Au fond de mon lit

14.3.10

image Ce matin, calé au fond de mon lit, j’ai dix-huit ans. Hier soir et jusqu’à tard dans la nuit, je suis sorti pour fêter dignement cet événement. Il est déjà midi et les cloches de l’église résonnent. C’est dimanche et comme tous les dimanches le carillonneur tire avec peine l’épaisse corde reliée aux battants de la charpente. J’imagine ce vieil homme usé décoller du sol à chaque coup qui retentit dans ma tête endolorie.

Midi et je n’arrive pas à me lever. Ma mère cuisine. J’entends le souffle de la hotte aspirante. C’est fort et lancinant mais masque le silence. Elle doit être pensive, absente et seule comme toujours devant sa table de cuisson. Absorbés par la soufflerie, j’imagine s’évanouir ses rêves, pont des soupirs et amant transi envolés par le conduit. J’ai mal aux cheveux. Je repense à cette fille qui m’a pris la main hier soir attisant le feu sous mon bas ventre. Elle m’a fixé de ses yeux lumineux comme pour me signifier son analogue incandescence. Les cloches se taisent.

Midi passée et j’ai une sensation de vertige. Mon père entre du bistrot. J’entends ses pas lourds fouler l’escalier. Il s’assoit à la table de la cuisine. Je ne vois rien mais je le sais aphasique et enivré. Je le devine tirer sur sa cigarette qui de son feu cramoisi désillusionne son visage.

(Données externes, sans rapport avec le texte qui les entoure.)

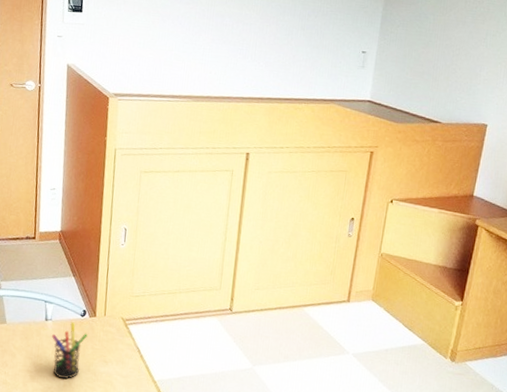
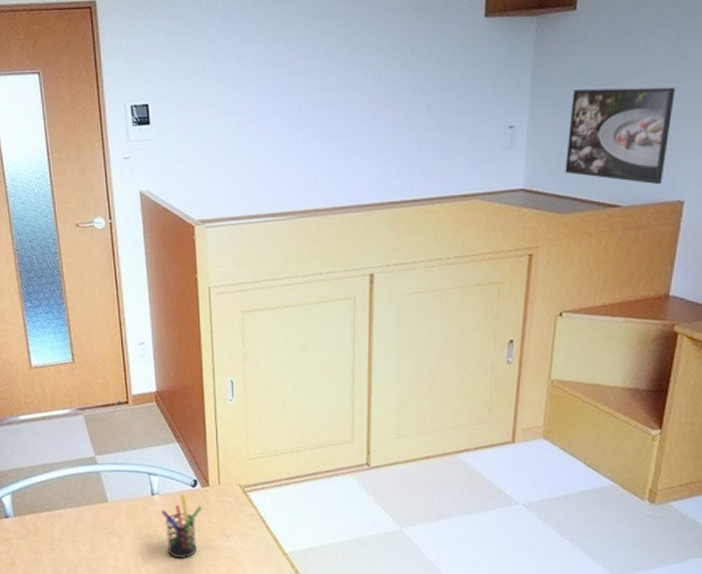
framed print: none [401,31,485,110] -> present [565,87,675,185]

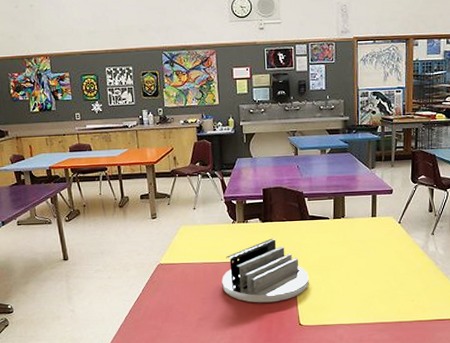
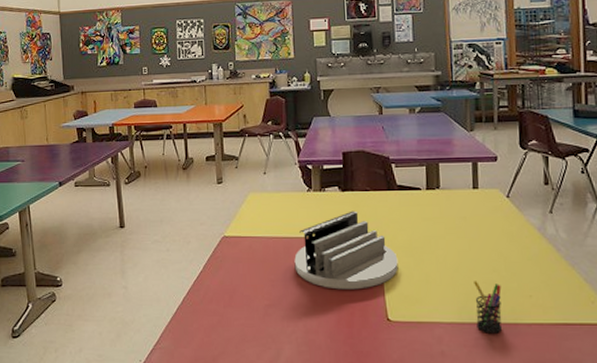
pen holder: none [369,291,391,331] -> present [474,281,503,334]

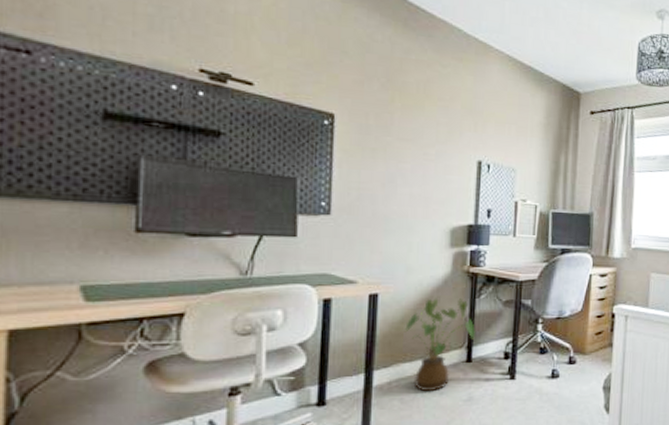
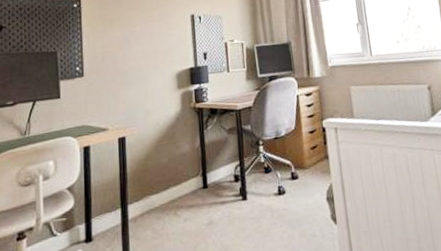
house plant: present [405,298,475,391] -> none [149,132,208,219]

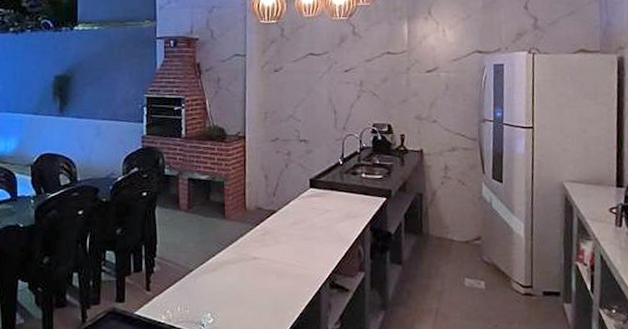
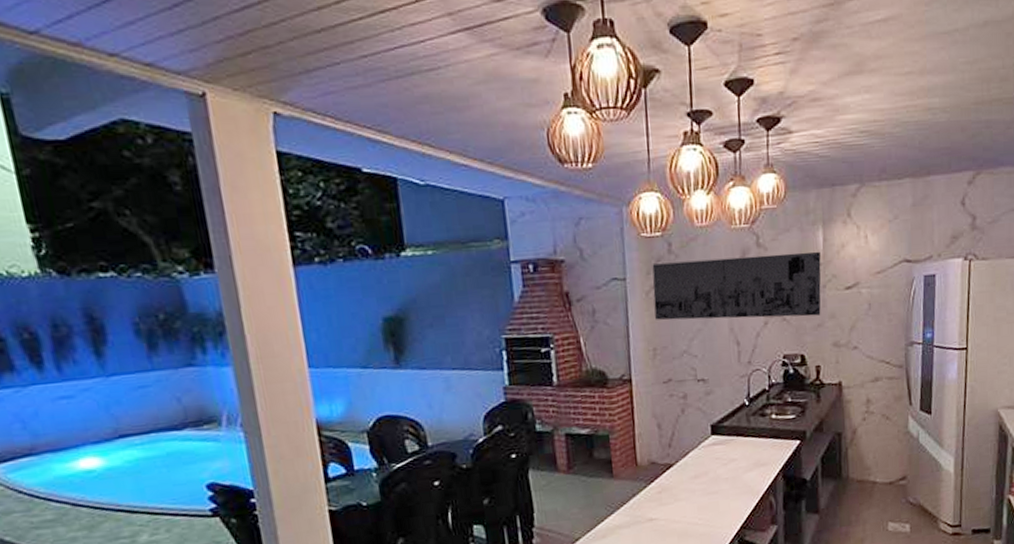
wall art: none [267,40,406,93] -> present [652,251,821,320]

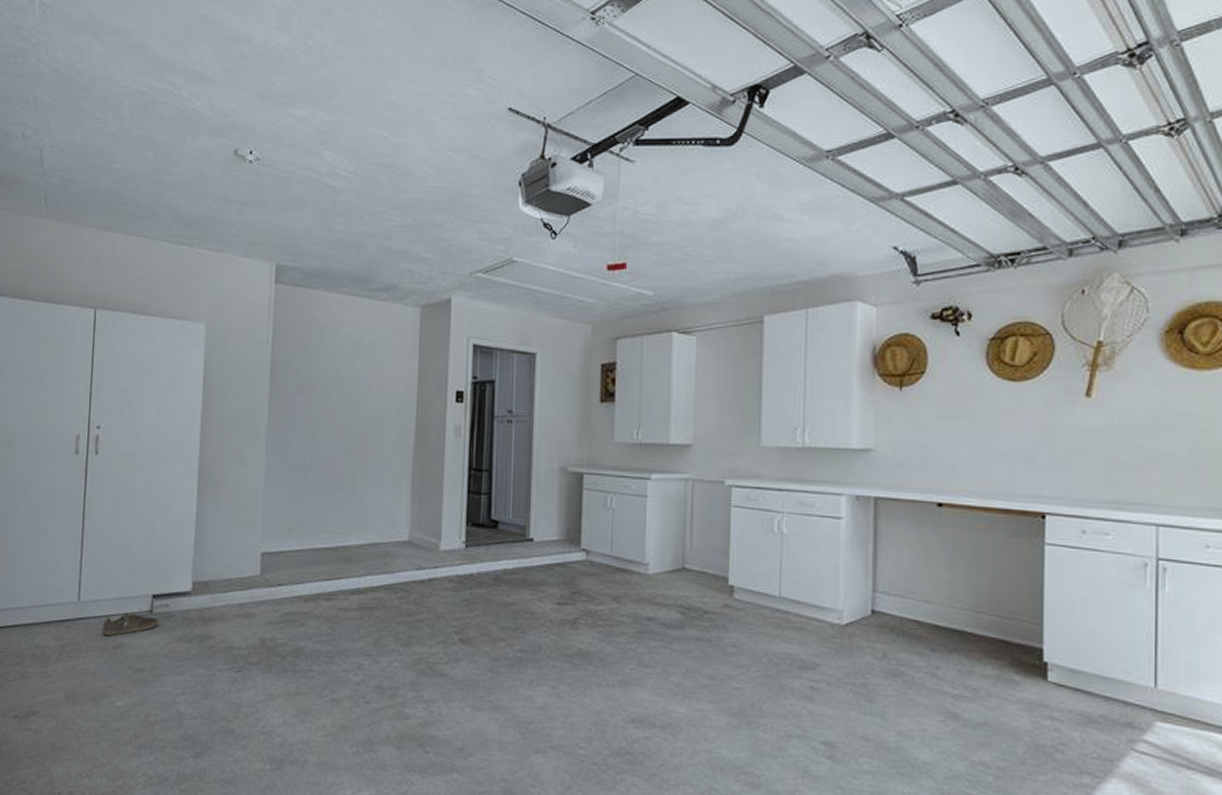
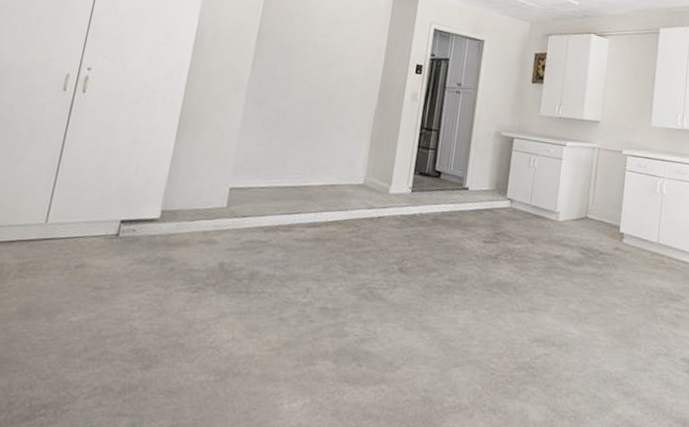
sneaker: present [102,612,159,636] -> none [66,235,124,256]

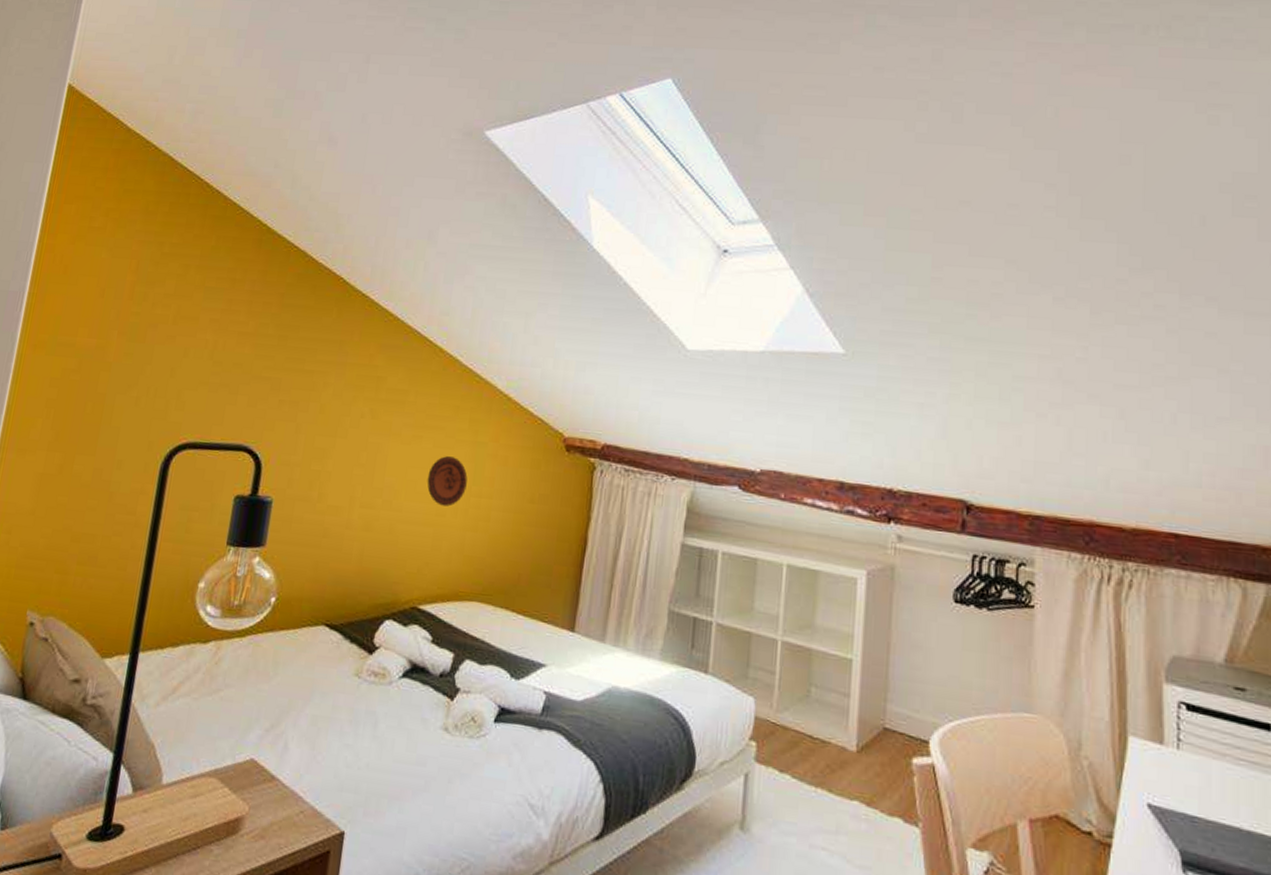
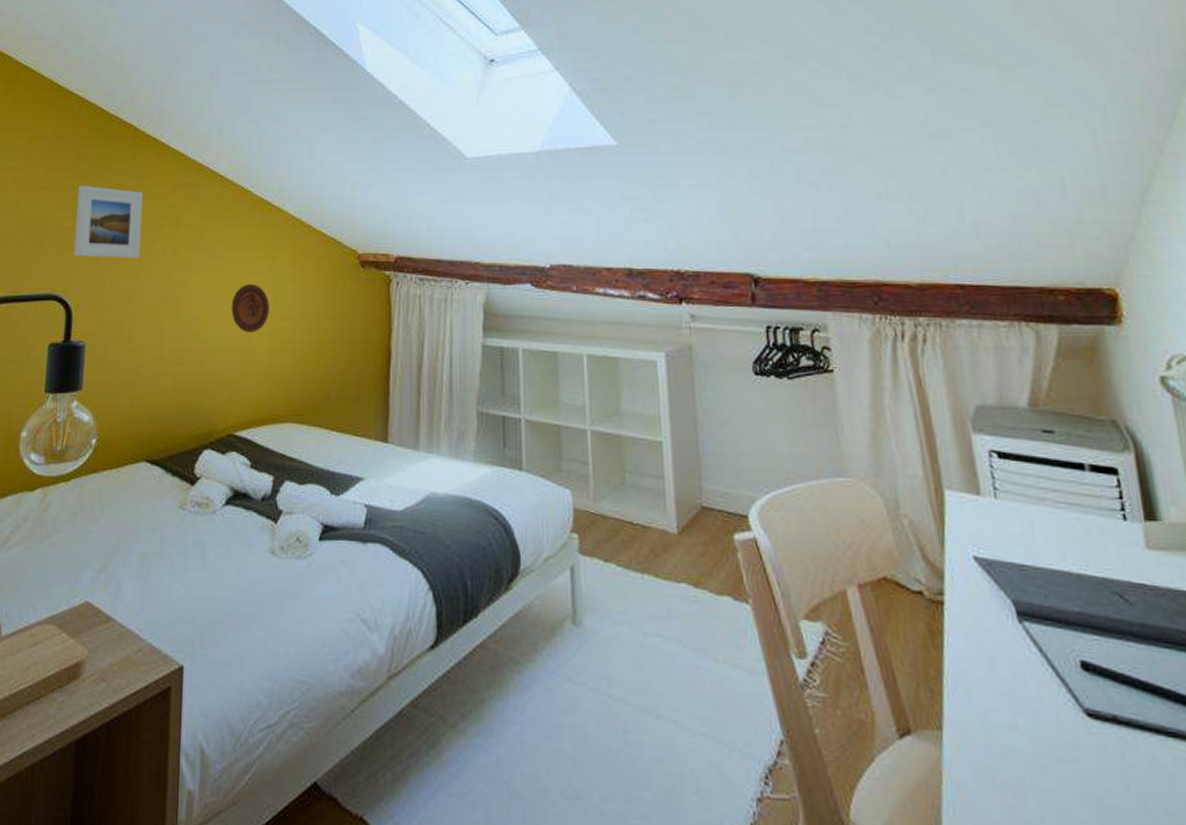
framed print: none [268,335,346,417] -> present [74,185,143,258]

Les images s’empilent mais les couleurs restent ternes. Il n’y a guère que la fille émoustillante rencontrée hier qui pourrait me tirer de ma léthargie éthylique.

C’est déjà l’après-midi et j’ai soif. J’ai la bouche pâteuse et certainement l’haleine fétide. Si je pose un pied sur le sol, un théâtre silencieux et pernicieux m’attend. Pic et repic. Les cloches reprennent. J’ouvre les yeux et les referme aussitôt. J’avale ma salive pour humidifier ma gorge nouée. J’ai dix-huit ans. Je n’arrive pas à me lever alors je préfère dormir. Je préfère rêver.